• _Data for this exercise_

━━━

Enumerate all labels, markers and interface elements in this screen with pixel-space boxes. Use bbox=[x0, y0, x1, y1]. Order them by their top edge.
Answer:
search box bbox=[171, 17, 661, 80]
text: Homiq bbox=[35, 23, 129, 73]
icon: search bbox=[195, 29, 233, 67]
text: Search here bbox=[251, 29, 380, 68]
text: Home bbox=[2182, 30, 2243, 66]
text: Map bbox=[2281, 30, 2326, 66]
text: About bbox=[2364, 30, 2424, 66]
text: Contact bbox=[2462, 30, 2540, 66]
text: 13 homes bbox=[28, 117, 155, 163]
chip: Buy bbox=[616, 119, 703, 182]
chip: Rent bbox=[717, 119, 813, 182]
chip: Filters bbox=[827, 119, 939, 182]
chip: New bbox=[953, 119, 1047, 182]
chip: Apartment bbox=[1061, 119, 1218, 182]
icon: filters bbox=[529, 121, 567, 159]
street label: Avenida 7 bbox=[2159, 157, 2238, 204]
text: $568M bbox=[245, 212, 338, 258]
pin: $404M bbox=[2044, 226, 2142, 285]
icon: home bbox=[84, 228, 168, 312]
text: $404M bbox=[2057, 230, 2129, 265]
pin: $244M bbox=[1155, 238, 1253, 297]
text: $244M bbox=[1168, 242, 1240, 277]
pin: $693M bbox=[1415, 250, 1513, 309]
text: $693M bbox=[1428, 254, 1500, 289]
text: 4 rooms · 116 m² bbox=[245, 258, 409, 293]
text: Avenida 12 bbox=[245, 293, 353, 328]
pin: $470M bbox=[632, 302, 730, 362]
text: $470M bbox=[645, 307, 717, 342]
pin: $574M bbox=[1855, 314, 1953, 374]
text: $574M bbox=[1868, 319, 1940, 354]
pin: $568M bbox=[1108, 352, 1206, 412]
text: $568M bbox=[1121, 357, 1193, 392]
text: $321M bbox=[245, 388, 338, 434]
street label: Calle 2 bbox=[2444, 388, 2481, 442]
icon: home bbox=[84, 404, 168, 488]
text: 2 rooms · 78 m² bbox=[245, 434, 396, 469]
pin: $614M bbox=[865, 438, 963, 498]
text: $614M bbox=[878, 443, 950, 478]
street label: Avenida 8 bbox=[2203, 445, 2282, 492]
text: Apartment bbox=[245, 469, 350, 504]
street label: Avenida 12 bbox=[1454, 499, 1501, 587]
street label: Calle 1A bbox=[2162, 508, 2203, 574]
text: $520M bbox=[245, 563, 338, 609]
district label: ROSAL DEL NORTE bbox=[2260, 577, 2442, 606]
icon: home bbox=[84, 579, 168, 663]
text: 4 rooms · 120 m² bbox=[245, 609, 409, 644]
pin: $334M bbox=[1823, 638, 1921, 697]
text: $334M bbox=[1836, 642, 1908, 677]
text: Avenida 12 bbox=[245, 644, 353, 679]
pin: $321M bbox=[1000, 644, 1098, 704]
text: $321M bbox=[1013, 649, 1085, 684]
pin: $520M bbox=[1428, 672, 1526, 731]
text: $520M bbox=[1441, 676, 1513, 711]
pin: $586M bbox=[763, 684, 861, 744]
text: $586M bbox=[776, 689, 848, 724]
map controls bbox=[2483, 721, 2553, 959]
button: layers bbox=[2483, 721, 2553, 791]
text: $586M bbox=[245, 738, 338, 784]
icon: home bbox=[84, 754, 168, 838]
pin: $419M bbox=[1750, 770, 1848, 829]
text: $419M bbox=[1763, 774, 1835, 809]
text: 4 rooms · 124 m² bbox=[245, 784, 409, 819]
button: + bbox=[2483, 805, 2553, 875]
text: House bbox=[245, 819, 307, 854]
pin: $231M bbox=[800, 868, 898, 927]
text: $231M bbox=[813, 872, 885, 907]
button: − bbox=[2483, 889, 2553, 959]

━━━

• _Instructions for the task_
Where does "icon" appear in the records above? Copy each line that holds it.

• _Output for this exercise_
icon: search bbox=[195, 29, 233, 67]
icon: filters bbox=[529, 121, 567, 159]
icon: home bbox=[84, 228, 168, 312]
icon: home bbox=[84, 404, 168, 488]
icon: home bbox=[84, 579, 168, 663]
icon: home bbox=[84, 754, 168, 838]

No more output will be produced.